NEW YORK – With public health laboratories increasingly adopting next-generation sequencing, the US Centers for Disease Control and Prevention and the Association of Public Health Laboratories are building quality management tools to help labs standardize and optimize these workflows.
Funded by the CDC's Office of Advanced Molecular Detection, the Next Generation Sequencing Quality Initiative is developing a quality management system based on guidelines from the Clinical and Laboratory Standards Institute (CLSI) that will support labs "as they develop and implement NGS-based tests," said Colette Fitzgerald, deputy director for science in the division of laboratory systems at CDC.
CLSI is a Wayne, Pennsylvania-based non-profit that develops laboratory standards.
The project launched in 2019 and is slated to run for three years, Fitzgerald said, adding that the initiative has begun producing and posting quality management documents to its website with the first focused on personnel, equipment, and process management.
The move to develop quality management guidelines reflects the rise in recent years of NGS within public health laboratories, a space that had previously lagged behind other settings such as academic labs in terms of adoption.
"Five year ago, there weren't that many public health labs that even had a sequencer," said Christin Hanigan, senior specialist, advanced molecular detection, with the APHL. "Very quickly over the course of three or four years, all 50 states have at least one sequencer and many of them have multiple sequencers."
With that expansion, there were initial challenges with "getting the infrastructure and the sequencer and getting the bioinformatics capabilities," she said. "And now the next phase for people who are implementing this technology for testing is really having comprehensive quality management tools, because this type of testing is very different than some of the conventional and more classic microbiology testing that has been done to date."
Foodborne testing has led the way in terms of adoption of NGS by public health labs, Hanigan said, adding that within the last year the space has completed a shift from gel electrophoresis to whole-genome sequencing for surveilling major foodborne pathogens including listeria, salmonella, and Escherichia coli.
"One of the major focuses of the project is to make this transition easier for laboratories," said Rebecca Hutchins, a scientific consultant at Booz Allen Hamilton who is working with CDC and APHL on the initiative. "There are always going to be early adopters who face issues and come up with solutions, and we want to be able to capture those solutions and share them broadly so that the next wave of adopters who are looking to maybe retire their [electrophoresis], or whatever their prior methods were, have an easier and smoother pathway."
Hutchins noted that in addition to expanding their use of NGS, public health labs are also more frequently implementing it as a frontline technique.
"Sequencing used to be the last thing a laboratory would do in their workflow in order to gain additional detail," she said. "We're seeing in multiple cases now that it is becoming the first part of the lab's workflow, because it provides such a rich dataset that it can inform downstream workflows. I think we're in a period of transition where more and more laboratories are using it as the first step when a sample comes in."
This move of NGS into a more frequent frontline role heightened the need for a set of quality standards given that results from such testing will inform any testing downstream of it, Hutchins said. "That does highlight to some extent the need for the highest quality [procedures] so that all of the information flowing downstream has integrity."
Hanigan said that while many public health labs already have NGS quality management programs within their labs, the CDC initiative aims to help speed the process.
"I think the power of this project is that in some cases [public health labs] are stretched really thin and a lot of them may not be expanding their use of the technology because they don't have the infrastructure to really have a broad quality management system," she said. "I think the goal is to have these tools so that they can get up to speed even faster."
Hanigan said that currently a significant portion, though not a majority, of the country's public health labs use NGS only for surveillance of foodborne pathogens and need support to expand beyond that space. The "vast majority" of labs, she said, have at this point expanded their use of NGS beyond foodborne pathogen surveillance and into other areas like monitoring of vaccine-preventable diseases. Many of these labs have well-established wet lab processes but may need help with quality management in areas like bioinformatics, which many such labs have outsourced but are now looking to bring in house, Hanigan said.

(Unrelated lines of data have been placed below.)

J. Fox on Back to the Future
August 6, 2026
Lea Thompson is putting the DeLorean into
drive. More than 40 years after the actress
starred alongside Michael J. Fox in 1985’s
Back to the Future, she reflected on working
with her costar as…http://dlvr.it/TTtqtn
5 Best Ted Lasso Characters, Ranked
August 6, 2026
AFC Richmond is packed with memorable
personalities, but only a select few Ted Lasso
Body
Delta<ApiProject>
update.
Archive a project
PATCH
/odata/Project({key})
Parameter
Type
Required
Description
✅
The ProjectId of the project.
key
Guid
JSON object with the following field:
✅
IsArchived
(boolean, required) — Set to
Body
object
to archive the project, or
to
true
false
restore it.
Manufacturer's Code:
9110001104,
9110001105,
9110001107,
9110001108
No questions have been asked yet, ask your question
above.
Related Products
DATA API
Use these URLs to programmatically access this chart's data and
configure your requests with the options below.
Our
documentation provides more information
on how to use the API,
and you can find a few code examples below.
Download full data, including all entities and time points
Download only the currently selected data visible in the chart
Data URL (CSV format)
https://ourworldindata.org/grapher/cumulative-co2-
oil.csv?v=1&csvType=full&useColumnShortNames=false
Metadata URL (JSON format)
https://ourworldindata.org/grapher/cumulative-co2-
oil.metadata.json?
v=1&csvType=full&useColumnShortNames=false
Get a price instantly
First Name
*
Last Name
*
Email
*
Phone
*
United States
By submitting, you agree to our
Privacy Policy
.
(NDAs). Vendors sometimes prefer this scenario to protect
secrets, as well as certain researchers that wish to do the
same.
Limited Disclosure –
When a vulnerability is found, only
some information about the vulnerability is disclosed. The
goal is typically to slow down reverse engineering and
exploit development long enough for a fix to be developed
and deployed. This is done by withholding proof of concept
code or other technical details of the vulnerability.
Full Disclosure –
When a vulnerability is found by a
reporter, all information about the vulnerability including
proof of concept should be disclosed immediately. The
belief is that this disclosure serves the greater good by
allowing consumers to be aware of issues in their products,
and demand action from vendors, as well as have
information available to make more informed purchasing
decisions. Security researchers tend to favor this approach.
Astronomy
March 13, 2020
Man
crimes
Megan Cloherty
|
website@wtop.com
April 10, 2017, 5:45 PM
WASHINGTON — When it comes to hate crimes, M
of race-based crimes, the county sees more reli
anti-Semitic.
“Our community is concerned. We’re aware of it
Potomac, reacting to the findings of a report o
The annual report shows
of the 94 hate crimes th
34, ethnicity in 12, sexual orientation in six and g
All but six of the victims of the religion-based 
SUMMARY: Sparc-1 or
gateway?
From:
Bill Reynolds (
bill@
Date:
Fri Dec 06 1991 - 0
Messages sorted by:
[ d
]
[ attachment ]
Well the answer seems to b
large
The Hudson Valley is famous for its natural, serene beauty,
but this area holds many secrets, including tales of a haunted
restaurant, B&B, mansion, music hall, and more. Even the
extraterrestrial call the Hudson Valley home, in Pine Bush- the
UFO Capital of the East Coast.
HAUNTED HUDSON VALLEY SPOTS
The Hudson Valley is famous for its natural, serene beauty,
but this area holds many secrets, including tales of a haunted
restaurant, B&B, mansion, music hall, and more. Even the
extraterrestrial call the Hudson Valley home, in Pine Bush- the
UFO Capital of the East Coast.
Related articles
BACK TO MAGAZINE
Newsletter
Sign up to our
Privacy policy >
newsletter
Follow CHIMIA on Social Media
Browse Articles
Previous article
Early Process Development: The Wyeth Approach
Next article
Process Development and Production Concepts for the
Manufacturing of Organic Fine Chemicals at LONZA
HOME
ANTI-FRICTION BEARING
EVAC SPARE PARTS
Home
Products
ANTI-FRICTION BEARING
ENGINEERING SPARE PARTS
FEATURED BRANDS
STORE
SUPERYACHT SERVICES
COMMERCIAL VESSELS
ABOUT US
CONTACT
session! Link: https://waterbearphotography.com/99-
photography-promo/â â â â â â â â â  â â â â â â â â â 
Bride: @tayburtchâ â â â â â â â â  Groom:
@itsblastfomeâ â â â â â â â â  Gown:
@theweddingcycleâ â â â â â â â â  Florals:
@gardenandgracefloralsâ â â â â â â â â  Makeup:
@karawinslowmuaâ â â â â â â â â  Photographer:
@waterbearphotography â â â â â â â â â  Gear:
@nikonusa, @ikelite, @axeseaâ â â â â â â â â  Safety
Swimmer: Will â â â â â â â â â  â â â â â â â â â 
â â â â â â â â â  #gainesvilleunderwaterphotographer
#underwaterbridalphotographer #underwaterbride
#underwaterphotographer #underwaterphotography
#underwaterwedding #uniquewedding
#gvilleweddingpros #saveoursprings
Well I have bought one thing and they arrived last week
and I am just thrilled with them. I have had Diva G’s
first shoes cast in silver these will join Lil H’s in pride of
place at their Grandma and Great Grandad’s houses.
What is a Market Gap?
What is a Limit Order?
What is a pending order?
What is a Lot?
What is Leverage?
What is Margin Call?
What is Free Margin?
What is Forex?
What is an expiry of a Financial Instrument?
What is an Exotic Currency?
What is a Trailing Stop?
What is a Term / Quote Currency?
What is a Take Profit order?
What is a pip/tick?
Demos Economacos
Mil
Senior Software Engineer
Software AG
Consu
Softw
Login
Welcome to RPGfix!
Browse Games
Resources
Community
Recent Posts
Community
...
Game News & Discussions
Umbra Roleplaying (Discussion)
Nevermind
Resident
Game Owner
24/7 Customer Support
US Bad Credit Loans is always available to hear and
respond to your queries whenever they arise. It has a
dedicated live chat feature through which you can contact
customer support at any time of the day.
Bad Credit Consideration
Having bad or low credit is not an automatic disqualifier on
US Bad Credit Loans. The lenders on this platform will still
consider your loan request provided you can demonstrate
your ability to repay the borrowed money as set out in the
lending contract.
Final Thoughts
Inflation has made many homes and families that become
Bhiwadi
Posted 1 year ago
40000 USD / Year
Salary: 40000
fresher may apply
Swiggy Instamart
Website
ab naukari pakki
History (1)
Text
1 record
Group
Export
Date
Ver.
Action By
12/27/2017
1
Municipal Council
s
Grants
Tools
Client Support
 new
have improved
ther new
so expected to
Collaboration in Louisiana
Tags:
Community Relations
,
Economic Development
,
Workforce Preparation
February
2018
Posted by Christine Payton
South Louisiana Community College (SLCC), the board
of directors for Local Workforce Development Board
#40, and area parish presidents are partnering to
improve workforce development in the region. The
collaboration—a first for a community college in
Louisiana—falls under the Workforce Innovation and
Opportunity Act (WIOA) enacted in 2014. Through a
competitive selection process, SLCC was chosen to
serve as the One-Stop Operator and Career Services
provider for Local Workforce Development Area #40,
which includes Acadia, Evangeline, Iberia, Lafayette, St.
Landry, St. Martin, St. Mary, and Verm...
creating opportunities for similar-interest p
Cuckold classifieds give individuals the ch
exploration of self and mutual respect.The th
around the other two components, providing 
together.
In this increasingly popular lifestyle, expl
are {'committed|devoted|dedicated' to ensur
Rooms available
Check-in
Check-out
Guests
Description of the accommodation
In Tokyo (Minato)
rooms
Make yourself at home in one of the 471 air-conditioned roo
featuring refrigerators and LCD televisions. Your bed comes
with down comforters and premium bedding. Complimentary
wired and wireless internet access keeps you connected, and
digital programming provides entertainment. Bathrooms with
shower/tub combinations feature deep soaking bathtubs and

"And then we have a few states that are very far ahead and are helping in this project and providing a lot of the tools that they have developed and being a resource that we can take and expand to be more broadly applicable," she said.
The initiative will post quality management tools to its website on a rolling basis as they are finalized Hutchins said.
"It's a fairly dynamic technology and environment, and so our thinking is that we will have to keep up with it over time and so [posting on] a rolling basis is better," she said, noting that in its meetings with different labs the project working group came to realize that it will need to continue to evolve its guidelines to keep up with the pace of technological change in the space.
"It became apparent that as new sequencing technologies are being released people are adopting them," she said. "So we quickly developed additional guidances and documentation to include those newer technologies, and I think that the vision moving forward is that it will be beneficial to keep up with the technology and provide new resources as things change."